Avec
leur thrash alambiqué et violent, les Hollandais de Textures
n'ont pas tardé à voir systématiquement accoler à leur nom
celui de Messhugah, ce qui doit être assez agaçant. Bon, et
bien, moi j'en ajouterai un second : le Pestilence dernière
époque. Enfin, quoi, tout ça pour dire que cet album navigue
dans des contrées assez ambitieuses.
Malheureusement,
certains défauts viennent rendre le voyage vers le sommet
relativement incertain. Il y a d'abord ce chant hardcore crié
et crispant, qui, à mon sens, ne colle pas du tout avec l'environnement
relativement recherché du disque. A tout prendre, de bonnes
gueulantes death façon Fear Factory des débuts eussent été
plus indiquées. Ou alors, un chant carrément clair. Mais là,
c'est au plagiat de Devin Townsend que l'on aurait crié.
Car ce disque renferme certains passages ambient qui ne peuvent
que rappeler ce que l'on entend sur "Terria" ou "Ocean Machine".
Et une référence de plus !
Et encore une : sur les troisième et quatrième titres, c'est
un riff façon At The Gates qui est mis à contribution !
Evidemment,
tout ceci fait un peu beaucoup pour un groupe dont le dessein
avoué est d'œuvrer dans l'avant-garde. Alors, après quelques
morceaux qui viennent parfois mettre à contribution les riffs
saccadés de Pantera époque "Far beyond driven", on cloque
deux titres finaux de respectivement 18 et 14 minutes, pour
bien signifier que l'on gravite dans les hautes sphères. Mouais…

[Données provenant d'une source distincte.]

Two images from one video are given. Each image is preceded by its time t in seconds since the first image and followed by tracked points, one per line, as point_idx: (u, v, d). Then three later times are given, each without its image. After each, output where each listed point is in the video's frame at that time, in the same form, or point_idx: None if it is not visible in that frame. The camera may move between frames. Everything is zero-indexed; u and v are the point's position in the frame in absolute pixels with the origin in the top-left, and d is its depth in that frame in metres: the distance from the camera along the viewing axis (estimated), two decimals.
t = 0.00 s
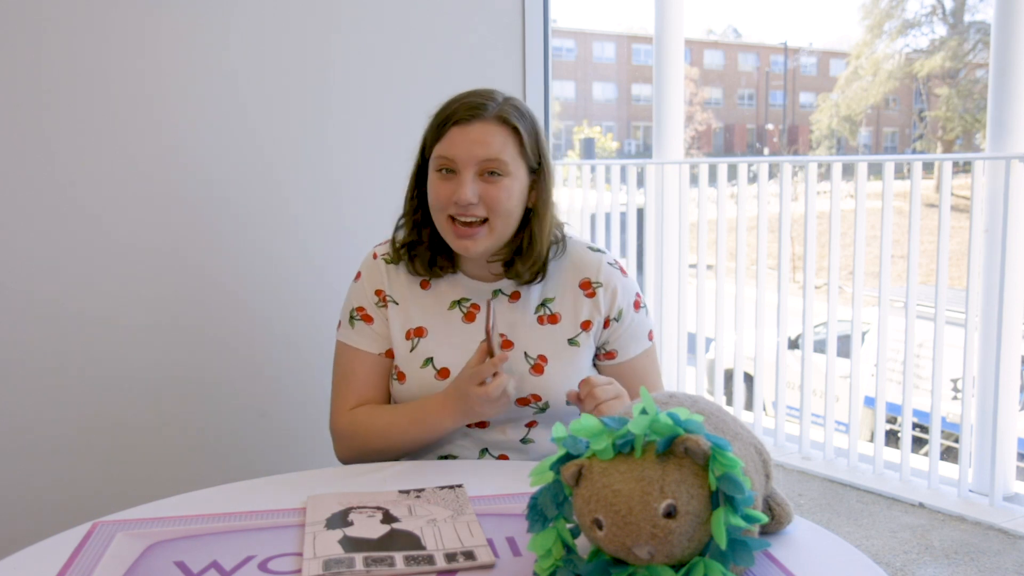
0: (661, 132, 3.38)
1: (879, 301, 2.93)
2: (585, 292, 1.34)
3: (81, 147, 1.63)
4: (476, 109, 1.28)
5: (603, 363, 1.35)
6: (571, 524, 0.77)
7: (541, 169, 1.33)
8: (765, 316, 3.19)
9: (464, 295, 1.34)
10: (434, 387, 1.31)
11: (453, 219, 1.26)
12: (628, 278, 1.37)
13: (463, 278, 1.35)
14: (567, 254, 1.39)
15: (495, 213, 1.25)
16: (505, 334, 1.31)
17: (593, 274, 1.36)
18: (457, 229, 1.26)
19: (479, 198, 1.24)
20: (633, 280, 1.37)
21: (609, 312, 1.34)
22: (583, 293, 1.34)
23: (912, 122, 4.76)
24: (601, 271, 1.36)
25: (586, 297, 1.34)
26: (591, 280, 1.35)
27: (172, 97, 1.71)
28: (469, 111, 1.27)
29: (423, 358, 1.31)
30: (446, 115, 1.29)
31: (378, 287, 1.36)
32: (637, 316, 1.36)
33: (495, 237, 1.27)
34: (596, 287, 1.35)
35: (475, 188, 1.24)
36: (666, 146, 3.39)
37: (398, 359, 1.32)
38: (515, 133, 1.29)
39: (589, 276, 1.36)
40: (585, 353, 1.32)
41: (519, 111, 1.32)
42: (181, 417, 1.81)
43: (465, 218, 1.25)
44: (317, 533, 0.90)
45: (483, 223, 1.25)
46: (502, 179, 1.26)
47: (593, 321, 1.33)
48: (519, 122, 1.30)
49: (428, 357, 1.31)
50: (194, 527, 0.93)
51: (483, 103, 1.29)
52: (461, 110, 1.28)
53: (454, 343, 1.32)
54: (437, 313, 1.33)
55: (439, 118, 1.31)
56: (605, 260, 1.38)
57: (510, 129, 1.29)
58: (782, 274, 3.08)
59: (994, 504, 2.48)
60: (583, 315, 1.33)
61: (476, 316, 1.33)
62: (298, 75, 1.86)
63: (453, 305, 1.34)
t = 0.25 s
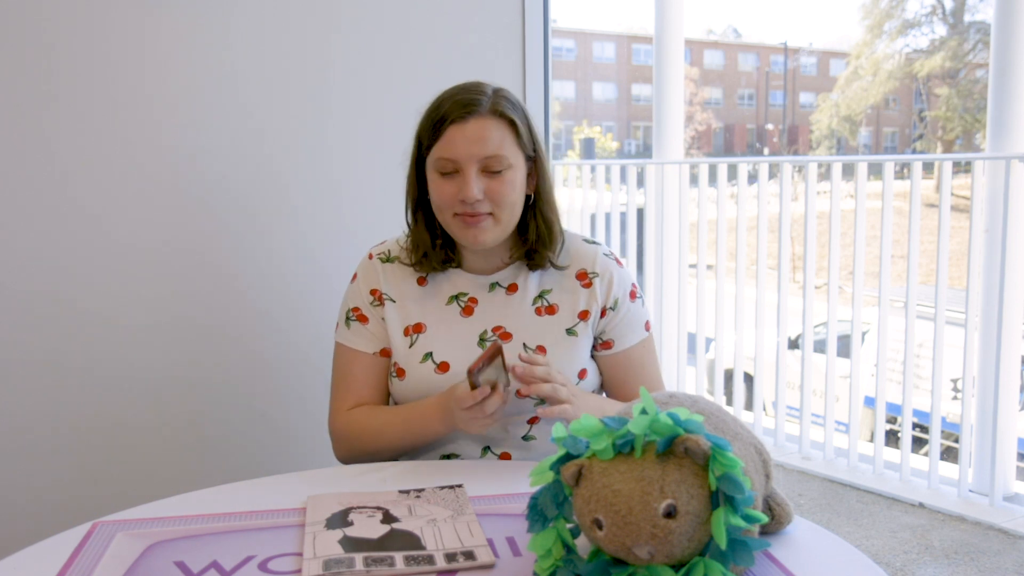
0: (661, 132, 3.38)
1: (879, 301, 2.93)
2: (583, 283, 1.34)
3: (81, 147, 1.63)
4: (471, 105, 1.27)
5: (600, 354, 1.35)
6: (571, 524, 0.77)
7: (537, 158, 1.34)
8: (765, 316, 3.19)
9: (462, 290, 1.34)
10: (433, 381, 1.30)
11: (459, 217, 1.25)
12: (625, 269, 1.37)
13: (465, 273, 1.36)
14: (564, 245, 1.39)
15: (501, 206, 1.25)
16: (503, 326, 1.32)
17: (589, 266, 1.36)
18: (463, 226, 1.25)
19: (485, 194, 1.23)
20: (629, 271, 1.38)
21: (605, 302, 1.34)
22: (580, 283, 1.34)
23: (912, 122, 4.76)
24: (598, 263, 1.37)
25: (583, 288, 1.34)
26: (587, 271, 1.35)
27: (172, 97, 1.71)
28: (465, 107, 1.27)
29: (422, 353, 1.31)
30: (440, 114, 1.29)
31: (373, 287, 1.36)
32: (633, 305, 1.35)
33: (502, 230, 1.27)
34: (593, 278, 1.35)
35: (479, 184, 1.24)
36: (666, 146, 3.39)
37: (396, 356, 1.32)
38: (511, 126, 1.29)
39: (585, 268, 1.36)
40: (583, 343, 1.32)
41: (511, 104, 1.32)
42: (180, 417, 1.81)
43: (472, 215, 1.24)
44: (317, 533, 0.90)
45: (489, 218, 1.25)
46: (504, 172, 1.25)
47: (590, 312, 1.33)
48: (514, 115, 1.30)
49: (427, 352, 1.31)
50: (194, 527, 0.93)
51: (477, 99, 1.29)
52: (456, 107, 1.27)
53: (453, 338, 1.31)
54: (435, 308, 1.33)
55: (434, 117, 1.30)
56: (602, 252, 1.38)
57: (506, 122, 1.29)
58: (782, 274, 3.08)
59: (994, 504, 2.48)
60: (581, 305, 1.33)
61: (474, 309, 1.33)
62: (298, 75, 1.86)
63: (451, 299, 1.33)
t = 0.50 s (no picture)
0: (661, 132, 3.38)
1: (879, 301, 2.93)
2: (581, 277, 1.34)
3: (81, 147, 1.63)
4: (473, 121, 1.24)
5: (597, 348, 1.34)
6: (571, 524, 0.77)
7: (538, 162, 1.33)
8: (765, 316, 3.19)
9: (462, 284, 1.34)
10: (434, 374, 1.30)
11: (467, 230, 1.25)
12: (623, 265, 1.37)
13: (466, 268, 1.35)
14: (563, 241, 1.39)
15: (510, 217, 1.25)
16: (502, 318, 1.32)
17: (588, 260, 1.36)
18: (473, 239, 1.25)
19: (494, 209, 1.23)
20: (626, 266, 1.38)
21: (603, 296, 1.34)
22: (579, 277, 1.34)
23: (912, 122, 4.77)
24: (596, 258, 1.37)
25: (581, 282, 1.34)
26: (585, 266, 1.35)
27: (171, 97, 1.71)
28: (467, 122, 1.24)
29: (423, 346, 1.31)
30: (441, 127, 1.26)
31: (373, 282, 1.36)
32: (630, 300, 1.35)
33: (509, 239, 1.27)
34: (591, 272, 1.35)
35: (487, 200, 1.23)
36: (666, 146, 3.39)
37: (397, 349, 1.32)
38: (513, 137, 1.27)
39: (584, 262, 1.36)
40: (582, 337, 1.32)
41: (509, 111, 1.29)
42: (180, 417, 1.81)
43: (481, 229, 1.24)
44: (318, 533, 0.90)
45: (498, 231, 1.25)
46: (510, 186, 1.24)
47: (589, 305, 1.33)
48: (515, 125, 1.28)
49: (427, 345, 1.31)
50: (194, 527, 0.93)
51: (479, 110, 1.26)
52: (457, 124, 1.24)
53: (453, 332, 1.31)
54: (435, 301, 1.33)
55: (433, 129, 1.27)
56: (600, 248, 1.38)
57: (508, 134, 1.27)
58: (782, 274, 3.08)
59: (994, 504, 2.48)
60: (580, 298, 1.33)
61: (474, 303, 1.33)
62: (298, 75, 1.85)
63: (452, 294, 1.33)
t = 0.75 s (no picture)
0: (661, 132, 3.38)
1: (879, 301, 2.93)
2: (583, 275, 1.34)
3: (81, 147, 1.63)
4: (478, 125, 1.23)
5: (599, 346, 1.34)
6: (571, 524, 0.77)
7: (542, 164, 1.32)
8: (765, 316, 3.19)
9: (464, 282, 1.34)
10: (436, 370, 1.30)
11: (472, 232, 1.25)
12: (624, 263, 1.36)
13: (471, 267, 1.35)
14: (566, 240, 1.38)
15: (515, 221, 1.25)
16: (504, 316, 1.32)
17: (589, 258, 1.36)
18: (478, 241, 1.25)
19: (499, 213, 1.23)
20: (628, 265, 1.37)
21: (605, 294, 1.34)
22: (581, 275, 1.34)
23: (912, 122, 4.77)
24: (598, 257, 1.36)
25: (583, 280, 1.34)
26: (587, 264, 1.35)
27: (171, 98, 1.71)
28: (473, 125, 1.23)
29: (425, 342, 1.31)
30: (445, 131, 1.25)
31: (374, 280, 1.36)
32: (631, 297, 1.34)
33: (514, 240, 1.27)
34: (593, 270, 1.35)
35: (493, 204, 1.23)
36: (666, 146, 3.39)
37: (399, 345, 1.32)
38: (517, 140, 1.27)
39: (586, 260, 1.35)
40: (583, 334, 1.32)
41: (513, 114, 1.29)
42: (180, 417, 1.81)
43: (486, 231, 1.24)
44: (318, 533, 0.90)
45: (503, 233, 1.25)
46: (515, 190, 1.24)
47: (590, 302, 1.33)
48: (519, 128, 1.28)
49: (430, 341, 1.31)
50: (194, 527, 0.93)
51: (483, 114, 1.25)
52: (463, 128, 1.23)
53: (455, 329, 1.31)
54: (437, 299, 1.33)
55: (437, 132, 1.27)
56: (601, 247, 1.38)
57: (513, 138, 1.26)
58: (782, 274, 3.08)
59: (994, 504, 2.48)
60: (581, 295, 1.33)
61: (476, 301, 1.33)
62: (298, 75, 1.85)
63: (454, 291, 1.33)
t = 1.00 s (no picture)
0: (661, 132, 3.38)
1: (879, 301, 2.93)
2: (584, 276, 1.34)
3: (81, 147, 1.63)
4: (490, 129, 1.23)
5: (600, 346, 1.34)
6: (571, 524, 0.77)
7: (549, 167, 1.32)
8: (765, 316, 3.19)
9: (466, 281, 1.34)
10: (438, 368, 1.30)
11: (476, 234, 1.26)
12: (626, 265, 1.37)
13: (472, 267, 1.35)
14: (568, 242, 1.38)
15: (519, 226, 1.25)
16: (505, 316, 1.32)
17: (591, 260, 1.36)
18: (481, 243, 1.26)
19: (505, 218, 1.23)
20: (629, 267, 1.38)
21: (606, 295, 1.34)
22: (582, 276, 1.34)
23: (912, 122, 4.77)
24: (599, 258, 1.36)
25: (585, 281, 1.34)
26: (589, 265, 1.35)
27: (171, 98, 1.71)
28: (483, 130, 1.23)
29: (426, 341, 1.31)
30: (456, 133, 1.24)
31: (375, 278, 1.36)
32: (631, 300, 1.35)
33: (516, 244, 1.28)
34: (594, 271, 1.35)
35: (499, 209, 1.23)
36: (666, 146, 3.39)
37: (400, 344, 1.32)
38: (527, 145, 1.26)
39: (587, 261, 1.35)
40: (584, 335, 1.32)
41: (524, 117, 1.28)
42: (180, 417, 1.81)
43: (490, 235, 1.25)
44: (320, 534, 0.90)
45: (506, 237, 1.26)
46: (522, 195, 1.25)
47: (592, 303, 1.33)
48: (529, 132, 1.27)
49: (431, 340, 1.31)
50: (193, 527, 0.93)
51: (494, 117, 1.24)
52: (474, 132, 1.23)
53: (456, 329, 1.31)
54: (438, 298, 1.33)
55: (446, 133, 1.26)
56: (603, 248, 1.38)
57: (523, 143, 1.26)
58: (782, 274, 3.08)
59: (994, 504, 2.48)
60: (583, 296, 1.33)
61: (478, 300, 1.33)
62: (298, 75, 1.85)
63: (455, 291, 1.33)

Celui de 18 minutes, l'avant dernier ("Polars"), alterne passages
rugueux et parties atmosphériques. Rien de bien neuf. Certains
riffs bien heavy font très plaisir à entendre, mais sont hélas
immédiatement contrecarrés par un chant hardcore qui, décidément
ne passe pas, surtout lorsque le groupe pousse l'incongruité
jusqu'à inclure des chœurs du même acabit…Oui, oui, vous avez
bien lu : des chœurs hardcore, comme dans Biohazard… Les parties
atmosphériques sont sans imagination et ne convaincront nul
auditeur ayant au moins une fois déjà écouté l'une des nombreuses
références susénoncées.
Le dernier morceau, de 14 minutes ("Heave") est ce que j'appelle
une somme nulle, puisqu'entièrement atmosphérique, sans consistance
ni tenue, juste une sorte de robinet à vapeur largement ouvert
et refermé sans qu'une quelconque progression ne fasse pourtant
accroire qu'une boucle ait été bouclée.
C'est
avec un sentiment très mitigé que se clôt l'écoute du disque,
et, fait plus grave, sans qu'il soit réellement possible d'en
conseiller l'achat, même "pour voir".